As small cells são adequadas para melhorar a cobertura do sinal em áreas com alta concentração de pessoas. Como o 5G tem uma frequência muito superior às tecnologias atuais e demanda mais antenas para o bom funcionamento em pontos centrais, esses sistemas suprem parte da demanda.
“Esses equipamentos ajudam a resolver parte do 5G, mas não cumprem papel total de cobertura. As estruturas tradicionais continuam existindo para promover sinal de longa distância. Questões de áreas carentes de internet se resolvem com cobertura tradicional”, diz Luciano Stutz, presidente da Abrintel (Associação Brasileira de Infraestrutura para Telecomunicações).
A cobertura tradicional demanda obras e licenciamento público tanto para levar a fibra ótica quanto para a implementação de torres – as estruturas de aço que suportam antenas maiores, como as presentes na av. Paulista. A implantação desse tipo de estrutura é regida por legislação de 2004, que impõe alguns critérios difíceis de contemplar em 2020, de acordo com operadores.
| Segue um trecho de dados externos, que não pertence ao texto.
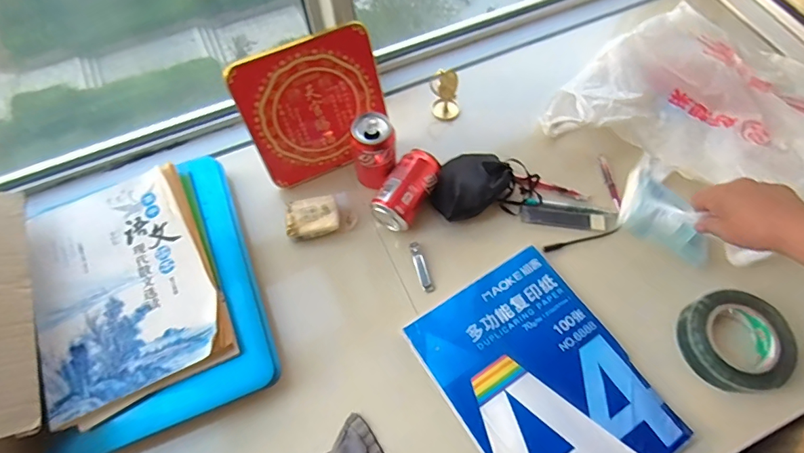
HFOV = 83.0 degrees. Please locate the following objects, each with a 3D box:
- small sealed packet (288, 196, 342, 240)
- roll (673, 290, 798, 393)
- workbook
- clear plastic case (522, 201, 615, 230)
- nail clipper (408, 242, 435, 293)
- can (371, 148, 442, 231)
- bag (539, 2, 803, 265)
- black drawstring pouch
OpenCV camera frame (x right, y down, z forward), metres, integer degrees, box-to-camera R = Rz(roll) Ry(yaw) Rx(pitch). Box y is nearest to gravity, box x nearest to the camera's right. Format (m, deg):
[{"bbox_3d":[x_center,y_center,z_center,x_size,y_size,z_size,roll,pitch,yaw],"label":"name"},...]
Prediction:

“A rua precisa ter 10 metros de largura. Em bairros carentes, não é possível atender assim. A lei também ficou velha em razão da evolução tecnológica. O que a lei prevê é uma antena que não existe mais, as antenas hoje são pequenas”, diz o economista Marcos Ferrai, presidente do SindiTelebrasil, sindicato que reúne as principais operadoras.
Há cerca de 1.800 pedidos de licença para implantação de antenas na prefeitura de São Paulo. A estimativa do SindiTelebrasil é que a liberação dessa leva possa destravar cerca de R$ 2 bilhões em investimentos. Com a regulamentação das miniestações, parte disso é solucionado.
As associações empresariais defendem, no entanto, uma nova lei para a cidade. Desde 2014, tramita na Câmara de Vereadores projeto que desburocratizaria a instalação de antenas por operadoras. No âmbito federal, há iniciativas semelhantes, propondo revisões na Lei Geral das Antenas, de 2015.
A gestão de João Doria (PSDB-SP) na prefeitura tentou aprovar uma nova lei municipal, mas na época vereadores se opuseram entendendo que o Executivo havia atravessado a Câmara. A CPI das Antenas, que fiscalizou e multou uma série de de operações na cidade, também ajudou a travar a tramitação.
A recomendação é que uma relação ideal de usuários por antena seja de 1.000 a 1.500. A capital paulista tem mais de 18 milhões de serviços móveis contratados. A Abrintel estima que a proporção na cidade ultrapasse 2.100. Ao considerar pessoas que trafegam pelo município durante o dia, são 3.500 usuários por ERB.
No bairro Cidade Ademar, são 18.500 pessoas por antena, o que joga a qualidade de acesso para baixo, ainda mais no cenário em que grande parte de estudantes, por exemplo, realizam atividades de ensino exclusivamente pelo celular. O setor estima que seja preciso triplicar o número de ERBs para atender à população, além de investimentos em fibra para locais com acesso precário.
“O 5G vai precisar de muitas ERBs, porque quanto maior a capacidade de transmissão, menor o alcance de abrangência da antena, mas não adianta só ter antena, 5G demanda muita fibra ótica também, e a fibra ótica está nas áreas ricas em São Paulo”, diz Flávia Lefèvere, advogada especialista em telecomunicações.
Ela ressalta que o decreto remove barreiras para a instalação de antenas, como sugeriu o Comitê Gestor da Internet para o período de pandemia, mas que peca em não solicitar contrapartidas, como garantir que parte das instalações sejam feitas em áreas com defasagem de infraestrutura.
Nas classes D e E, 85% da população conectadas acessa a internet somente pelo celular; na classe C, a fatia é de 61%, segundo dados do Cetic.br. Em tempos de ensino remoto, apenas 39% das crianças e adolescentes da classe C acessam a rede por meio de um computador, valor que cai para 21% na classe E.